• Brief:
Only an exact repetition of the entries counts as an answer.
=== Data for processing ===
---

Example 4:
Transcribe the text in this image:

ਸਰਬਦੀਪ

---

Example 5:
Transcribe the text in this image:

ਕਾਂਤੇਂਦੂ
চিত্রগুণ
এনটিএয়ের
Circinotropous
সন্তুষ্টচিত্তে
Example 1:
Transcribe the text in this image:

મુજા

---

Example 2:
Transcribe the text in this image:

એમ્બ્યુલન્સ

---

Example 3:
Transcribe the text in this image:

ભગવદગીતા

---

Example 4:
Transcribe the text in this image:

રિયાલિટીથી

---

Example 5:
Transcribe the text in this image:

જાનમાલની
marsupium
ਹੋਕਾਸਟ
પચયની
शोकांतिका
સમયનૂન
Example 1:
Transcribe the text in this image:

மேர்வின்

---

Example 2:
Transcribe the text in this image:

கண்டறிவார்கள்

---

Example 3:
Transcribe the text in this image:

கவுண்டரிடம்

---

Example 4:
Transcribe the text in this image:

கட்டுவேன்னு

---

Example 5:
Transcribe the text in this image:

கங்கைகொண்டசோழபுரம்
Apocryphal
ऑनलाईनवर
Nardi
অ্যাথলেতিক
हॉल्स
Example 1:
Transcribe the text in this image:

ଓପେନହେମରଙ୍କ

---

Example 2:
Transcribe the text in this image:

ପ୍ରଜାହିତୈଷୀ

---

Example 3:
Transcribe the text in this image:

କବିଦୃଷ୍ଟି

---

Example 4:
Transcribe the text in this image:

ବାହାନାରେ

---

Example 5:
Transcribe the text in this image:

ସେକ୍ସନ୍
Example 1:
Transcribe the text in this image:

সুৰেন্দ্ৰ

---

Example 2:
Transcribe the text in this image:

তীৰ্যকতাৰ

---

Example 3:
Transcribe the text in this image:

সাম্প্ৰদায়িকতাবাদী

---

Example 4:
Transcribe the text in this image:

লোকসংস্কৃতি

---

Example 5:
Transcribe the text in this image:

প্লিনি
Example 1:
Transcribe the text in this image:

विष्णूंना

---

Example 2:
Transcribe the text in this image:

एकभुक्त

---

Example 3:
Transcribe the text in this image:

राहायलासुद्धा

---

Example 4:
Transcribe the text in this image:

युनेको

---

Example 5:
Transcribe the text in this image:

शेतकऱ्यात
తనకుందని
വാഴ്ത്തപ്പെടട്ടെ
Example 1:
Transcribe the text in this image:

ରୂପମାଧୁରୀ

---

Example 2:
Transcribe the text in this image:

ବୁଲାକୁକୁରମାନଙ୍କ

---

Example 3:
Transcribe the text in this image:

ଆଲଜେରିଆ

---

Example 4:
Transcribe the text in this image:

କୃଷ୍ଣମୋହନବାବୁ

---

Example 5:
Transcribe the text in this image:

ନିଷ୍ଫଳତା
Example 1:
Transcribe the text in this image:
===
• Answer section:
---

Example 4:
Transcribe the text in this image:

ਸਰਬਦੀਪ

---

Example 5:
Transcribe the text in this image:

ਕਾਂਤੇਂਦੂ
চিত্রগুণ
এনটিএয়ের
Circinotropous
সন্তুষ্টচিত্তে
Example 1:
Transcribe the text in this image:

મુજા

---

Example 2:
Transcribe the text in this image:

એમ્બ્યુલન્સ

---

Example 3:
Transcribe the text in this image:

ભગવદગીતા

---

Example 4:
Transcribe the text in this image:

રિયાલિટીથી

---

Example 5:
Transcribe the text in this image:

જાનમાલની
marsupium
ਹੋਕਾਸਟ
પચયની
शोकांतिका
સમયનૂન
Example 1:
Transcribe the text in this image:

மேர்வின்

---

Example 2:
Transcribe the text in this image:

கண்டறிவார்கள்

---

Example 3:
Transcribe the text in this image:

கவுண்டரிடம்

---

Example 4:
Transcribe the text in this image:

கட்டுவேன்னு

---

Example 5:
Transcribe the text in this image:

கங்கைகொண்டசோழபுரம்
Apocryphal
ऑनलाईनवर
Nardi
অ্যাথলেতিক
हॉल्स
Example 1:
Transcribe the text in this image:

ଓପେନହେମରଙ୍କ

---

Example 2:
Transcribe the text in this image:

ପ୍ରଜାହିତୈଷୀ

---

Example 3:
Transcribe the text in this image:

କବିଦୃଷ୍ଟି

---

Example 4:
Transcribe the text in this image:

ବାହାନାରେ

---

Example 5:
Transcribe the text in this image:

ସେକ୍ସନ୍
Example 1:
Transcribe the text in this image:

সুৰেন্দ্ৰ

---

Example 2:
Transcribe the text in this image:

তীৰ্যকতাৰ

---

Example 3:
Transcribe the text in this image:

সাম্প্ৰদায়িকতাবাদী

---

Example 4:
Transcribe the text in this image:

লোকসংস্কৃতি

---

Example 5:
Transcribe the text in this image:

প্লিনি
Example 1:
Transcribe the text in this image:

विष्णूंना

---

Example 2:
Transcribe the text in this image:

एकभुक्त

---

Example 3:
Transcribe the text in this image:

राहायलासुद्धा

---

Example 4:
Transcribe the text in this image:

युनेको

---

Example 5:
Transcribe the text in this image:

शेतकऱ्यात
తనకుందని
വാഴ്ത്തപ്പെടട്ടെ
Example 1:
Transcribe the text in this image:

ରୂପମାଧୁରୀ

---

Example 2:
Transcribe the text in this image:

ବୁଲାକୁକୁରମାନଙ୍କ

---

Example 3:
Transcribe the text in this image:

ଆଲଜେରିଆ

---

Example 4:
Transcribe the text in this image:

କୃଷ୍ଣମୋହନବାବୁ

---

Example 5:
Transcribe the text in this image:

ନିଷ୍ଫଳତା
Example 1:
Transcribe the text in this image:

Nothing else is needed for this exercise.